Here, we have trained our Hidden Dynamic Model on the data shown on the previous page.

The hidden dynamic parameters (admittedly after some scaling and offsetting), have been plotted under a spectrogram of speech synthesised by the model. As can plainly be seen, in this case the hidden parameters are the formants on some warped frequency scale.

From the construction of the HDM, however, there is no constraint on the learning process for the hidden dynamic space to result in the formant space. This is because an equivalent HDM can be constructed where this hidden space is transformed by an arbitrary linear transform (it is possible simply transform the targets by an arbitrary non-singular matrix, and modify the linear transform given by the first layer of MLP weights by the inverse of this matrix to give an equivalent HDM).
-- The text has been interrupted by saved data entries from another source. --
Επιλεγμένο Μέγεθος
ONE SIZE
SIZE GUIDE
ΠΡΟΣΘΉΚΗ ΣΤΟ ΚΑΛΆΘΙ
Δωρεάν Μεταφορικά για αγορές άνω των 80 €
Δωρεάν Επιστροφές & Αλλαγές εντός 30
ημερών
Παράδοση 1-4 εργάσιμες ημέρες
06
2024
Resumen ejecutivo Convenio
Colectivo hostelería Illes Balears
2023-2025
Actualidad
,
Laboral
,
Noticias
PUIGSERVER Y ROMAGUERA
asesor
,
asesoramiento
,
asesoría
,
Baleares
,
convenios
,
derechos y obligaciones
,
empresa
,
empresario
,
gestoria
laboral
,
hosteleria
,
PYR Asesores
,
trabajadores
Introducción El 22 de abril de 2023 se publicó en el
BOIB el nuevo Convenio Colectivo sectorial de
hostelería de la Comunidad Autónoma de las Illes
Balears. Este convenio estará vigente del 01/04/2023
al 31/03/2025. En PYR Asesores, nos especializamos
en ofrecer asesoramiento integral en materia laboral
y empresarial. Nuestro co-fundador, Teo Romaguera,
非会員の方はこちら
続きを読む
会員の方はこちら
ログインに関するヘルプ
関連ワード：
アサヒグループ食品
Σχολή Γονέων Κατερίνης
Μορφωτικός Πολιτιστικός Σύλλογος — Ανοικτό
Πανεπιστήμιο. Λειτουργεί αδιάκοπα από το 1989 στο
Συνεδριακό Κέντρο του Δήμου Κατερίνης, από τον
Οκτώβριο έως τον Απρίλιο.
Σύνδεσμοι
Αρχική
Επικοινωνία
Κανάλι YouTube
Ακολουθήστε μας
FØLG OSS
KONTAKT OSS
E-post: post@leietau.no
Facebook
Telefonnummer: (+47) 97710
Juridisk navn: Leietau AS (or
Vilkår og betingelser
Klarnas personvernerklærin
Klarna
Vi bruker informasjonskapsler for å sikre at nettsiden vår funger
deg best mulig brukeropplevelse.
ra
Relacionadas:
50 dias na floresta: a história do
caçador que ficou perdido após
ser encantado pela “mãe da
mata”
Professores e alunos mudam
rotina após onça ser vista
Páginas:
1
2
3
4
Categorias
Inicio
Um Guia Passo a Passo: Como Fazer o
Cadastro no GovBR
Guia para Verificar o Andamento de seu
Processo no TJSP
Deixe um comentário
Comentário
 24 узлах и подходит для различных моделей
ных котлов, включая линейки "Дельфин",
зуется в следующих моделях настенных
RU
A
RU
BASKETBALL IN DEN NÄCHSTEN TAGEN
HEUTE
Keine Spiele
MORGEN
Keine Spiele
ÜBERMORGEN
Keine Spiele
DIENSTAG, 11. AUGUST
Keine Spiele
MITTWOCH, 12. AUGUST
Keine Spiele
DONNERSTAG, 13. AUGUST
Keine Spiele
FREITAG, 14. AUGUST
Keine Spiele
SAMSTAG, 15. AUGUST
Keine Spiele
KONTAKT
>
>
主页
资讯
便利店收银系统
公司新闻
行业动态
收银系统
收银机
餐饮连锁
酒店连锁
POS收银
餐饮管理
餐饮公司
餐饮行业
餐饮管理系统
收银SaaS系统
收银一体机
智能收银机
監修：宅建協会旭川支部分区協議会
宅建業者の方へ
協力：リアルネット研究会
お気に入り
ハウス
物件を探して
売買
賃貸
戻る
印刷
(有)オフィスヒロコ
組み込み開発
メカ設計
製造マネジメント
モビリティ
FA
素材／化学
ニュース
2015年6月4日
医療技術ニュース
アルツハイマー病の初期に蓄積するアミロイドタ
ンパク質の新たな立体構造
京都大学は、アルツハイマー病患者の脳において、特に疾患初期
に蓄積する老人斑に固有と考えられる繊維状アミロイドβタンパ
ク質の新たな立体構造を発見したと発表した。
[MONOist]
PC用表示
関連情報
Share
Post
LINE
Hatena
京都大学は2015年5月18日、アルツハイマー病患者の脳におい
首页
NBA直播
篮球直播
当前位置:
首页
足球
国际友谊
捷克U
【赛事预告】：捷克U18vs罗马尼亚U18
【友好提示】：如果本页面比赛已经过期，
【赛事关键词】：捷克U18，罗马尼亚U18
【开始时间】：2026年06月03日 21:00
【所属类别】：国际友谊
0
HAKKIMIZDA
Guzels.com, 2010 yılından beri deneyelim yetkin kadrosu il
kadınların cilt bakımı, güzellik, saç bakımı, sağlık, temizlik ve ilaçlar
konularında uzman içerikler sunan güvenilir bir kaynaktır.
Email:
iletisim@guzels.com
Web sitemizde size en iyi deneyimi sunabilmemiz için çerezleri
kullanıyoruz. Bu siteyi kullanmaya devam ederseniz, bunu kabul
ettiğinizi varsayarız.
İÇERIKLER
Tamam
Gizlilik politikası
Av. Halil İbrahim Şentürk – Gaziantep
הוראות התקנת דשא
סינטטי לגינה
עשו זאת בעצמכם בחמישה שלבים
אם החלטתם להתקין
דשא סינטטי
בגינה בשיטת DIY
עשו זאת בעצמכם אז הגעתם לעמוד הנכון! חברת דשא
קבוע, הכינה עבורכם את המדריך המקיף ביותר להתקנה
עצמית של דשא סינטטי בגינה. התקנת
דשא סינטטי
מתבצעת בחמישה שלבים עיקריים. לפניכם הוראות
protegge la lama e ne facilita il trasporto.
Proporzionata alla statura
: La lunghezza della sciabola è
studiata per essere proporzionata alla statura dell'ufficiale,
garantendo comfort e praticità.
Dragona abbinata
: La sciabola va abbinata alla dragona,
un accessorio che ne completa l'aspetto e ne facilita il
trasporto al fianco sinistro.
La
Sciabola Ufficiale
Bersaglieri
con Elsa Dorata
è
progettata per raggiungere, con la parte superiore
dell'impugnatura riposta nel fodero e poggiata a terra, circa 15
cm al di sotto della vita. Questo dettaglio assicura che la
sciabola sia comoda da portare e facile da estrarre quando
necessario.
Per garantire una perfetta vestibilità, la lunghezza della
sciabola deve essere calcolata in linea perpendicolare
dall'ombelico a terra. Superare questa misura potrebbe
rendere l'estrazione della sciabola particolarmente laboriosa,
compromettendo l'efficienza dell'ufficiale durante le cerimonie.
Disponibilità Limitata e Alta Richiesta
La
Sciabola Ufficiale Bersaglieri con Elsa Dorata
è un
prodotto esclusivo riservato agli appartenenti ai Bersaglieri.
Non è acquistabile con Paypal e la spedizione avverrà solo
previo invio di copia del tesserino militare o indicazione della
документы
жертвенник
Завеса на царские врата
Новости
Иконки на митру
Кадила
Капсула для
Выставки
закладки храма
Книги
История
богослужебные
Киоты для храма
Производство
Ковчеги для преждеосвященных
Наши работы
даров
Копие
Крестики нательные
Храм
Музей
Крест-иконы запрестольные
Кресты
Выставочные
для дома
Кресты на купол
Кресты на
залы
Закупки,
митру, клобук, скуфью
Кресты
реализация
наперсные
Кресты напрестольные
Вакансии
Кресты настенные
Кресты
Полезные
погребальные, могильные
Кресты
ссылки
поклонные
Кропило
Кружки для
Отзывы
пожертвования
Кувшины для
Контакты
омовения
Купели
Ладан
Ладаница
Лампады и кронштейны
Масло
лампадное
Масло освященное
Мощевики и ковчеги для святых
In other words, it is just coincidence in this case that we have (almost) directly uncovered the formants, but in general it is likely that a two dimensional system trained on vowel data will result in some linear transformation of formant space.

Fig 1. Reproduced spectrogram and hidden space dynamics for a vowel utterance.

It is interesting to note that the 2-dimensional parameter set has managed to encode silence by making the second formant go below the first one, going into an area of formant space which is not usually defined.

Fig 2. Transitions in the unscaled hidden dynamic space.